> [Instructions for the task] Count how many lines in the data below include "begin". Answer with the number only.

> [Information given]
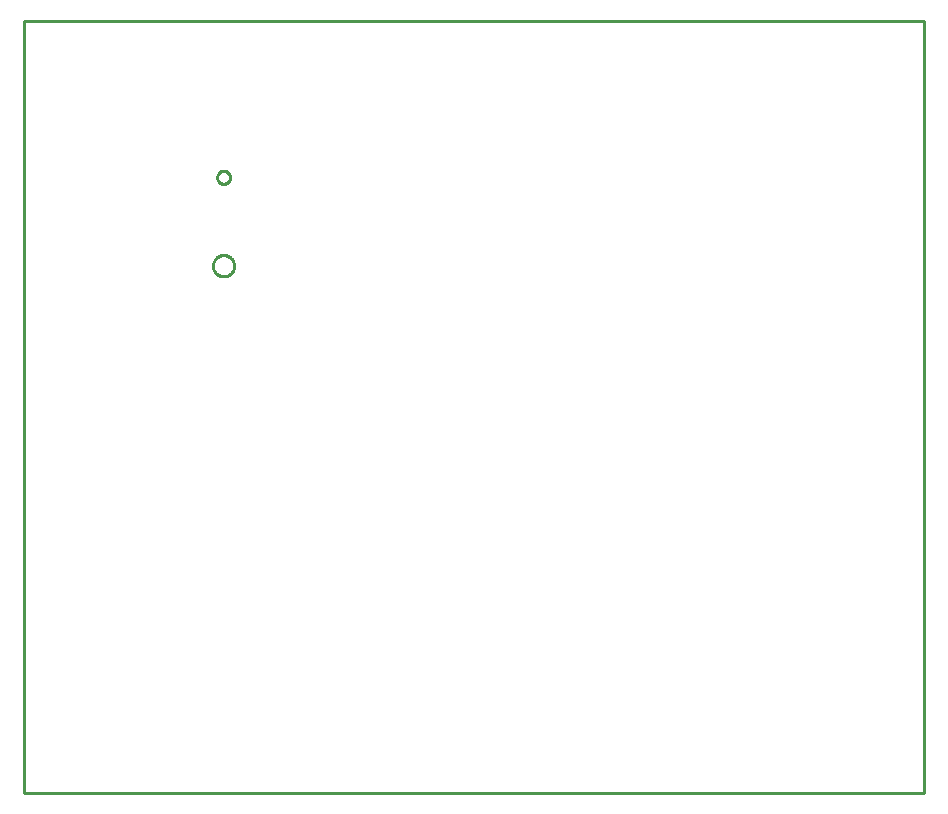
<source format=gbr>
G04 EAGLE Gerber RS-274X export*
G75*
%MOMM*%
%FSLAX34Y34*%
%LPD*%
%INSolderpaste Bottom*%
%IPPOS*%
%AMOC8*
5,1,8,0,0,1.08239X$1,22.5*%
G01*
%ADD10C,0.254000*%


D10*
X0Y0D02*
X762000Y0D01*
X762000Y654050D01*
X0Y654050D01*
X0Y0D01*
X177910Y446012D02*
X177842Y445229D01*
X177705Y444455D01*
X177502Y443696D01*
X177233Y442958D01*
X176901Y442245D01*
X176508Y441565D01*
X176057Y440921D01*
X175552Y440319D01*
X174996Y439763D01*
X174394Y439258D01*
X173750Y438807D01*
X173070Y438414D01*
X172357Y438082D01*
X171619Y437813D01*
X170860Y437610D01*
X170086Y437474D01*
X169303Y437405D01*
X168517Y437405D01*
X167734Y437474D01*
X166960Y437610D01*
X166201Y437813D01*
X165463Y438082D01*
X164750Y438414D01*
X164070Y438807D01*
X163426Y439258D01*
X162824Y439763D01*
X162268Y440319D01*
X161763Y440921D01*
X161312Y441565D01*
X160919Y442245D01*
X160587Y442958D01*
X160318Y443696D01*
X160115Y444455D01*
X159979Y445229D01*
X159910Y446012D01*
X159910Y446798D01*
X159979Y447581D01*
X160115Y448355D01*
X160318Y449114D01*
X160587Y449852D01*
X160919Y450565D01*
X161312Y451245D01*
X161763Y451889D01*
X162268Y452491D01*
X162824Y453047D01*
X163426Y453552D01*
X164070Y454003D01*
X164750Y454396D01*
X165463Y454728D01*
X166201Y454997D01*
X166960Y455200D01*
X167734Y455337D01*
X168517Y455405D01*
X169303Y455405D01*
X170086Y455337D01*
X170860Y455200D01*
X171619Y454997D01*
X172357Y454728D01*
X173070Y454396D01*
X173750Y454003D01*
X174394Y453552D01*
X174996Y453047D01*
X175552Y452491D01*
X176057Y451889D01*
X176508Y451245D01*
X176901Y450565D01*
X177233Y449852D01*
X177502Y449114D01*
X177705Y448355D01*
X177842Y447581D01*
X177910Y446798D01*
X177910Y446012D01*
X174410Y521026D02*
X174341Y520412D01*
X174203Y519810D01*
X173999Y519227D01*
X173731Y518670D01*
X173403Y518147D01*
X173018Y517664D01*
X172581Y517228D01*
X172098Y516842D01*
X171575Y516514D01*
X171018Y516246D01*
X170435Y516042D01*
X169833Y515904D01*
X169219Y515835D01*
X168601Y515835D01*
X167987Y515904D01*
X167385Y516042D01*
X166802Y516246D01*
X166245Y516514D01*
X165722Y516842D01*
X165239Y517228D01*
X164803Y517664D01*
X164417Y518147D01*
X164089Y518670D01*
X163821Y519227D01*
X163617Y519810D01*
X163479Y520412D01*
X163410Y521026D01*
X163410Y521644D01*
X163479Y522258D01*
X163617Y522860D01*
X163821Y523443D01*
X164089Y524000D01*
X164417Y524523D01*
X164803Y525006D01*
X165239Y525443D01*
X165722Y525828D01*
X166245Y526156D01*
X166802Y526424D01*
X167385Y526628D01*
X167987Y526766D01*
X168601Y526835D01*
X169219Y526835D01*
X169833Y526766D01*
X170435Y526628D01*
X171018Y526424D01*
X171575Y526156D01*
X172098Y525828D01*
X172581Y525443D01*
X173018Y525006D01*
X173403Y524523D01*
X173731Y524000D01*
X173999Y523443D01*
X174203Y522860D01*
X174341Y522258D01*
X174410Y521644D01*
X174410Y521026D01*
M02*

</source>
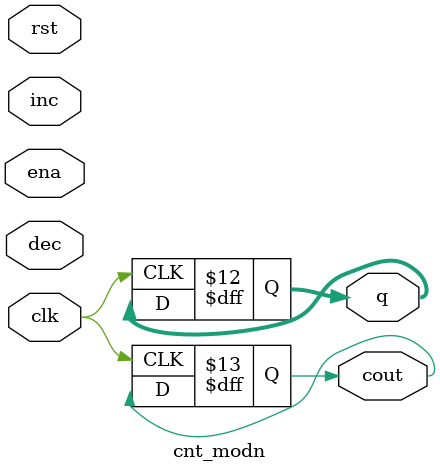
<source format=v>
module cnt_modn 
#(parameter N = 10)
(
    input clk, inc, dec, ena, rst,
    output reg [$clog2(N):1] q,
    output reg cout
);

    always @(posedge(clk))
    begin
        if (rst) begin
            q <= 0;
            cout <= 1'b0;
        end
        else if (ena) begin
            if (inc && q == N-1) begin
                q <= 0;
                cout <= 1'b1;
            end
            else if (dec && q == 0) begin
                q <= N - 1;
                cout <= 1'b1;
            end
            if (inc && q < N) begin
                q <= q + 1;
                cout <= 1'b0;
            end
            if (dec && q > 0) begin
                q <= q - 1;
                cout <= 1'b0;
            end
        end

        cout <= cout;
        q <= q;
    end
endmodule

</source>
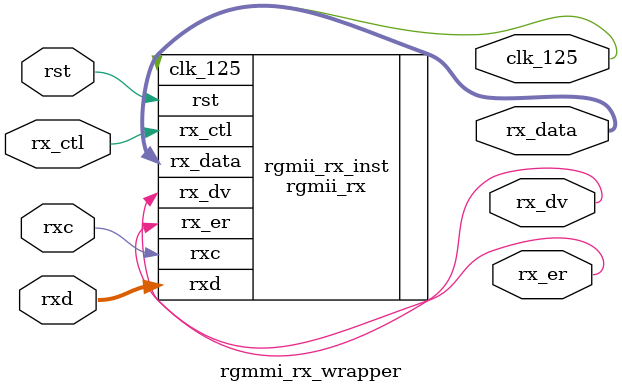
<source format=v>
module rgmmi_rx_wrapper (
    // PHY => RGMII
    input  wire        rst,
    input  wire        rxc,
    input  wire [3:0]  rxd,
    input  wire        rx_ctl,

    // bufged clk
    output wire        clk_125,

    // RX vers logique
    output wire [7:0]  rx_data,
    output wire        rx_dv,
    output wire        rx_er
);

    rgmii_rx rgmii_rx_inst(
        .rst(rst),
        .rxc(rxc),
        .rxd(rxd),
        .rx_ctl(rx_ctl),
        .clk_125(clk_125),
        .rx_data(rx_data),
        .rx_dv(rx_dv),
        .rx_er(rx_er)
    );
    
endmodule
</source>
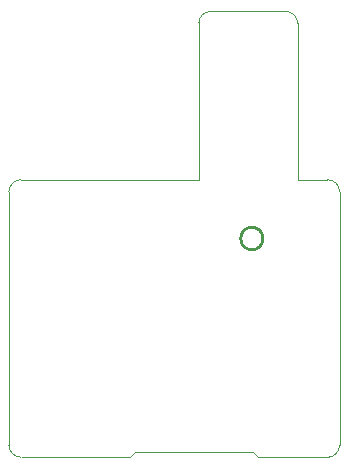
<source format=gbr>
From d3f22353463eda5ae6b7c402a94bb6ca112fb728 Mon Sep 17 00:00:00 2001
From: jaseg <git@jaseg.de>
Date: Sat, 22 Jan 2022 21:06:33 +0100
Subject: Fix more gerber bugs

---
 .../gerber/tests/resources/open_outline_altium.gbr | 55 ++++++++++++++++++++++
 1 file changed, 55 insertions(+)
 create mode 100644 gerbonara/gerber/tests/resources/open_outline_altium.gbr

(limited to 'gerbonara/gerber/tests/resources/open_outline_altium.gbr')

diff --git a/gerbonara/gerber/tests/resources/open_outline_altium.gbr b/gerbonara/gerber/tests/resources/open_outline_altium.gbr
new file mode 100644
index 0000000..dc5a1d6
--- /dev/null
+++ b/gerbonara/gerber/tests/resources/open_outline_altium.gbr
@@ -0,0 +1,55 @@
+G04 From https://github.com/tracespace/tracespace/issues/365
+G04 Generated by Cuprum (2.1.4) at 2021-06-09T12:46:32+02:00*
+%FSLAX66Y66*%
+%MOMM*%
+%TF.FileFunction,FabricationDrawing*%
+%TF.SameCoordinates,1C0E9664-7553-46ED-9293-C2E7D2B0B53A*%
+%TF.CreationDate,2021-06-09T12:46:32+02:00*%
+%TF.GenerationSoftware,Wortum,Cuprum,2.1.4*%
+%ADD10C,0.1*%
+%ADD11C,0.254*%
+G75*
+D10*
+X28008000Y22481000D02*
+G03X26989000Y23500000I-1019000D01*
+X24451000Y36745000D02*
+X23451000Y37745000I-1000000D01*
+X26989000Y0D02*
+X28008000Y1019000J1019000D01*
+X8000Y1034000D02*
+X1042000Y0I1034000D01*
+Y23500000D02*
+X8000Y22466000J-1034000D01*
+X17090000Y37745000D02*
+X16090000Y36745000J-1000000D01*
+X16078000Y36618000D02*
+G01Y36830000D01*
+X21133000Y0D02*
+X27089000D01*
+X20650000Y483000D02*
+X21133000Y0D01*
+X10719000Y483000D02*
+X20650000D01*
+X10236000Y0D02*
+X10719000Y483000D01*
+X1100000Y0D02*
+X10236000D01*
+X24451000Y23500000D02*
+X26949000D01*
+X28008000Y1019000D02*
+Y22481000D01*
+X1042000Y23500000D02*
+X16078000D01*
+X16951000Y37745000D02*
+X23451000D01*
+X24451000Y23500000D02*
+Y36745000D01*
+X8000Y1034000D02*
+Y22466000D01*
+X16078000Y23500000D02*
+Y36618000D01*
+D11*
+X21519000Y18517000D02*
+G03I-945000D01*
+%TF.MD5,38bc3e94eca97f5a5e19c326598e4232*%
+M02*
-- 
cgit 


</source>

> [Answer to the exercise] 7